Joe Miller: One of the newest additions to the Tea Party Express stable, Miller is a conservative attorney in Alaska that the TPE — and Sarah Palin — hope will defeat Sen. Lisa Murkowski (R) in the state’s August 24 primary. Like Angle, Miller’s insurgent campaign is getting the attention it is largely because of national backing from people like Palin and groups like the TPE. Maybe that’s why Miller essentially dismissed a question on ABC’s Topline this week about whether he should accept help from the TPE after Williams was ousted from the Tea Party Federation over his racist blog post.

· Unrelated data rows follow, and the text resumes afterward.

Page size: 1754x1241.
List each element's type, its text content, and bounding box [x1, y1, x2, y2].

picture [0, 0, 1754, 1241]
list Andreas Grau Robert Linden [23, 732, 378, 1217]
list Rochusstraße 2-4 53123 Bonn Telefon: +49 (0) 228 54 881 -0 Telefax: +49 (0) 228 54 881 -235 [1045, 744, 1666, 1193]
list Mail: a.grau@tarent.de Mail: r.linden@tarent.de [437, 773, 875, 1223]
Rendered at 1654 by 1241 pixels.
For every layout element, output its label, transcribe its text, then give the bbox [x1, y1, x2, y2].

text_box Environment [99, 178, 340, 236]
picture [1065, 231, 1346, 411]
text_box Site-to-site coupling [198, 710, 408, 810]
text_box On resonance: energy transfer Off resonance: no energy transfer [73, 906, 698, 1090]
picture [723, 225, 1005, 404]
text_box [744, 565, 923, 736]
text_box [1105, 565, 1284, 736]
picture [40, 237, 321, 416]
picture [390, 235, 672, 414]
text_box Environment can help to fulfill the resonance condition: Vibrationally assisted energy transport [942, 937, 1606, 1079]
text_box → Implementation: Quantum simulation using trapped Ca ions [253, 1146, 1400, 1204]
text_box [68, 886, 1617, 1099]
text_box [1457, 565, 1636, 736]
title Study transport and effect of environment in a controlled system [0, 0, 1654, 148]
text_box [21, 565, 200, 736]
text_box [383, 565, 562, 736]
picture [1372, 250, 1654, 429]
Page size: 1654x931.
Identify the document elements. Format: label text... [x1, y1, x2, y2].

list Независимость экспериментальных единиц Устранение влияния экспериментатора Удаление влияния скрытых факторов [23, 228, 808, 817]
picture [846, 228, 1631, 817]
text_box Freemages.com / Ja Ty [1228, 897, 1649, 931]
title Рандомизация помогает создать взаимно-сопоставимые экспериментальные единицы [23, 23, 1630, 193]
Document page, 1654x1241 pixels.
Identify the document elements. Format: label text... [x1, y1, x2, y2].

“I think it’s appropriate for us to make an unequivocal statement that this campaign is not in any way racist,” Miller said. “We will embrace, though, the help that’s brought to this campaign by those that are really supportive of limited government.”

Walt Minnick: The lone Democrat on the Tea Party Express’ 2010 “Heroes” list, Idaho’s 1st District incumbent Representative kinda-sorta welcomed the endorsement from the TPE, a move that made sense in tea-party-heaven Idaho. But the mutually beneficial relationship (Minnick got conservative cred in a conservative state and the TPE got a Democrat to prove it wasn’t just an arm of the GOP) came to a sudden and abrupt end after Williams’ letter. Politico reported Monday that Minnick “sent a letter to the Tea Party Express Monday calling the blog post from activist Mark Williams ‘reprehensible.'”

“Since the Tea Party Express refuses to reject and rebuke Mr. Williams, I have no choice but to decline your endorsement,” Minnick reportedly wrote in the letter.